SetParamNames is not a problem unless something decides that param names need to be replaced with bigger amount than actual route that Router matched has (maybe * match?). For that case we can trick Echo prematurely increase that number to some safe value so when http server started goroutines are serving the request access that we will not have to increase that value.
And if routes needs to be added after server has started. something like that could be created to provide locking for router
type safeServe struct {
mu *sync.RWMutex
e *echo.Echo
}
func newSafeServe(e *echo.Echo) *safeServe {
// workaround to get echo.maxParam value to high enough before server starts to routing requests
{
tmp := e.NewContext(nil, nil)
tmp.SetParamNames(make([]string, 256)...) // echo.maxParam will be now 256
e.ReleaseContext(tmp)
}
return &safeServe{
mu: new(sync.RWMutex),
e: e,
}
}
func (s *safeServe) ServeHTTP(w http.ResponseWriter, r *http.Request) {
c := s.e.NewContext(r, w)
defer s.e.ReleaseContext(c)
s.find(r, c)
if err := c.Handler()(c); err != nil {
s.e.HTTPErrorHandler(err, c)
}
}
func (s *safeServe) find(r *http.Request, c echo.Context) {
s.mu.RLock()
defer s.mu.RUnlock()
s.e.Router().Find(r.Method, echo.GetPath(r), c)
}
func (s *safeServe) Add(method, path string, handler echo.HandlerFunc, middleware ...echo.MiddlewareFunc) {
for i := len(middleware) - 1; i >= 0; i-- {
handler = middleware[i](handler)
}
s.mu.Lock()
defer s.mu.Unlock()
s.e.Router().Add(method, path, handler)
}
func main() {
e := echo.New()
safe := newSafeServe(e)
//e.Use(middleware.Logger()) // DO NOT USE e.Use
handler := func(c echo.Context) error {
return c.String(http.StatusOK, c.Param("param"))
}
safe.Add(http.MethodGet, "/:param", handler, middleware.Logger()) // add middlewares to route here
s := http.Server{
Addr: ":8080",
Handler: safe,
}
if err := s.ListenAndServe(); err != nil && !errors.Is(err, http.ErrServerClosed) {
log.Fatal(err)
}
}
but this looks silly. + you can not still remove these added routes which is probably something that you want if dynamic routing is something that is required.
coming back to maxParam and Context we probably can remove references to maxParam there and allow it grow if needed by SetParamValues and not to shrink. And reset it to current capacity and we are good to go.

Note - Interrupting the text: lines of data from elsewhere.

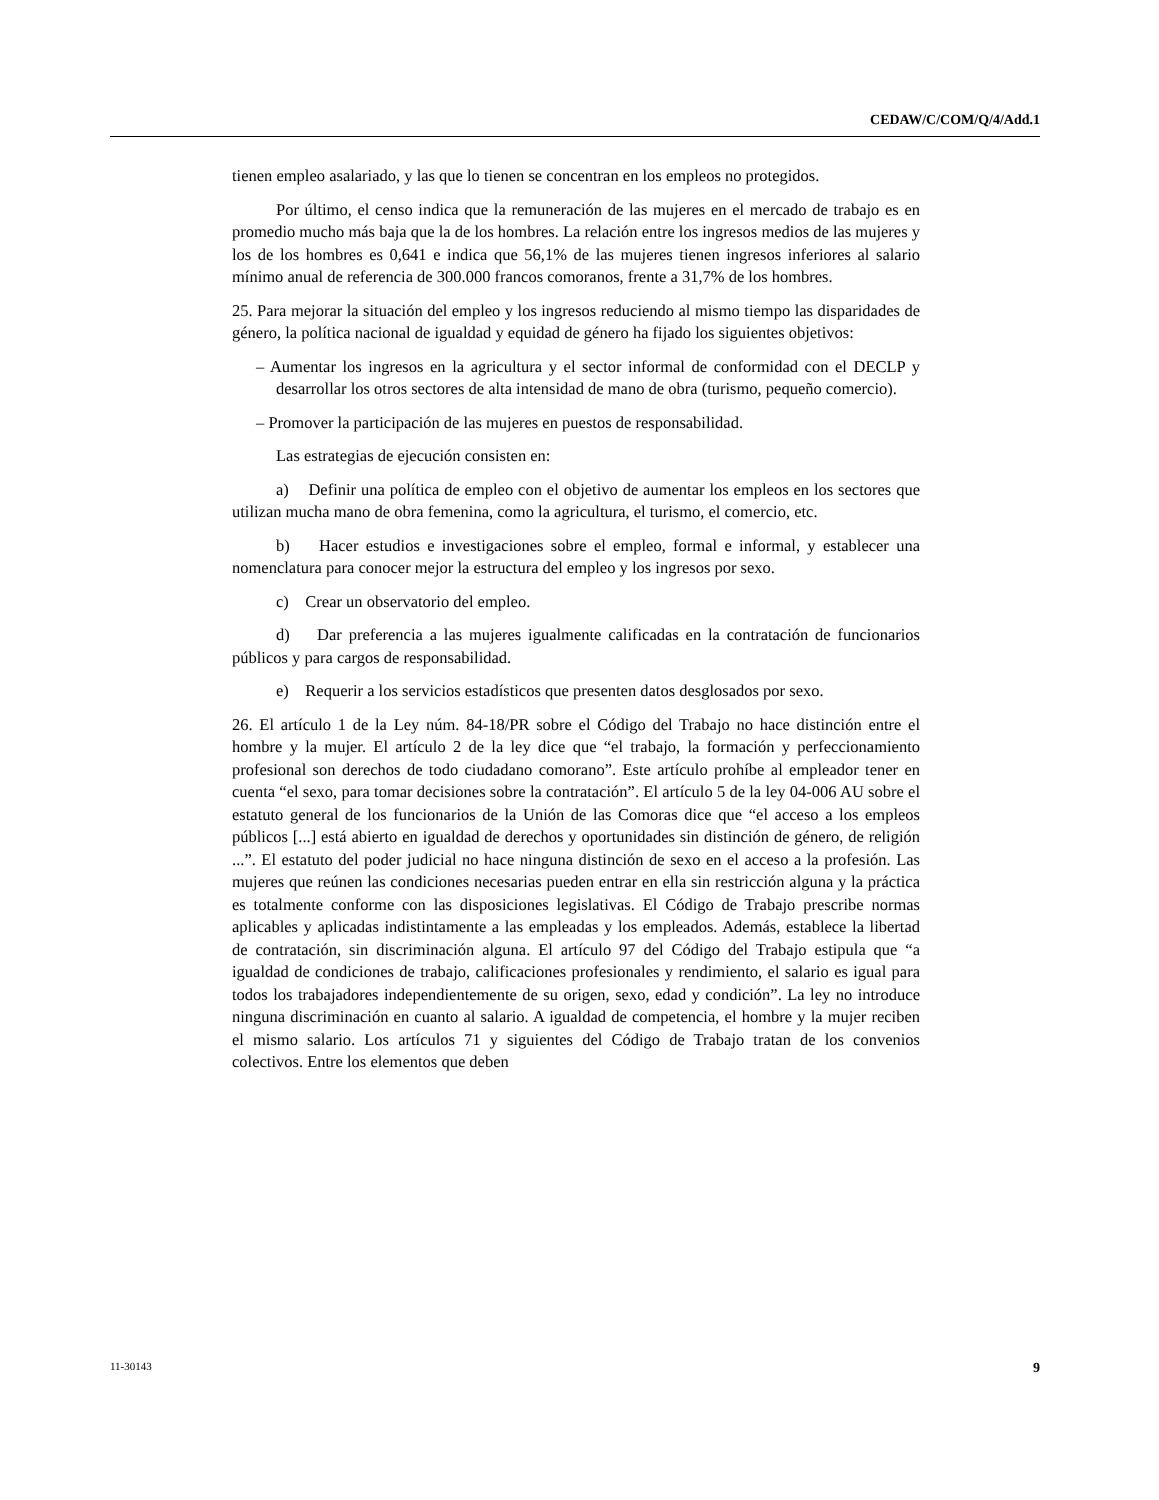CEDAW/C/COM/Q/4/Add.1
tienen empleo asalariado, y las que lo tienen se concentran en los empleos no protegidos.
Por último, el censo indica que la remuneración de las mujeres en el mercado de trabajo es en promedio mucho más baja que la de los hombres. La relación entre los ingresos medios de las mujeres y los de los hombres es 0,641 e indica que 56,1% de las mujeres tienen ingresos inferiores al salario mínimo anual de referencia de 300.000 francos comoranos, frente a 31,7% de los hombres.
25. Para mejorar la situación del empleo y los ingresos reduciendo al mismo tiempo las disparidades de género, la política nacional de igualdad y equidad de género ha fijado los siguientes objetivos:
– Aumentar los ingresos en la agricultura y el sector informal de conformidad con el DECLP y desarrollar los otros sectores de alta intensidad de mano de obra (turismo, pequeño comercio).
– Promover la participación de las mujeres en puestos de responsabilidad.
Las estrategias de ejecución consisten en:
a) Definir una política de empleo con el objetivo de aumentar los empleos en los sectores que utilizan mucha mano de obra femenina, como la agricultura, el turismo, el comercio, etc.
b) Hacer estudios e investigaciones sobre el empleo, formal e informal, y establecer una nomenclatura para conocer mejor la estructura del empleo y los ingresos por sexo.
c) Crear un observatorio del empleo.
d) Dar preferencia a las mujeres igualmente calificadas en la contratación de funcionarios públicos y para cargos de responsabilidad.
e) Requerir a los servicios estadísticos que presenten datos desglosados por sexo.
26. El artículo 1 de la Ley núm. 84-18/PR sobre el Código del Trabajo no hace distinción entre el hombre y la mujer. El artículo 2 de la ley dice que “el trabajo, la formación y perfeccionamiento profesional son derechos de todo ciudadano comorano”. Este artículo prohíbe al empleador tener en cuenta “el sexo, para tomar decisiones sobre la contratación”. El artículo 5 de la ley 04-006 AU sobre el estatuto general de los funcionarios de la Unión de las Comoras dice que “el acceso a los empleos públicos [...] está abierto en igualdad de derechos y oportunidades sin distinción de género, de religión ...”. El estatuto del poder judicial no hace ninguna distinción de sexo en el acceso a la profesión. Las mujeres que reúnen las condiciones necesarias pueden entrar en ella sin restricción alguna y la práctica es totalmente conforme con las disposiciones legislativas. El Código de Trabajo prescribe normas aplicables y aplicadas indistintamente a las empleadas y los empleados. Además, establece la libertad de contratación, sin discriminación alguna. El artículo 97 del Código del Trabajo estipula que “a igualdad de condiciones de trabajo, calificaciones profesionales y rendimiento, el salario es igual para todos los trabajadores independientemente de su origen, sexo, edad y condición”. La ley no introduce ninguna discriminación en cuanto al salario. A igualdad de competencia, el hombre y la mujer reciben el mismo salario. Los artículos 71 y siguientes del Código de Trabajo tratan de los convenios colectivos. Entre los elementos que deben
11-30143 9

assuming it can only grow we do not need to access echo.Echo.maxParam field.
#2611 addresses this issue. middlewares using SetParamValues are now in better place.
Hey @aldas thanks for the replies
I get what you're asking now. So originally (a few years ago now so the details are a bit fuzzy) I was updating an echo service from 3 to 4 and ran into an issue regarding routes disappearing, as mentioned in the OP
upgrading from 3.x to the latest 4.x recently and fixing some issues along the way. While the initial issue I ran into may be related to https://github.com/labstack/echo/issues/1678 (some groups or routes randomly "forget" their handler and start returning 404's) I discovered some other issues in echo.
I think I ended up trying the SetParamNames method as a workaround, but then that caused problems of its own. Originally my intent was never to change routes or params after starting the server, it just happened without knowing how some of these methods were implemented. Given SetParamNames was on the context type it was surprising to find it was modifying the base echo instance.
Anyways, I see your #2611 addresses it nicely though, fixing the race caused by the original MR that added it.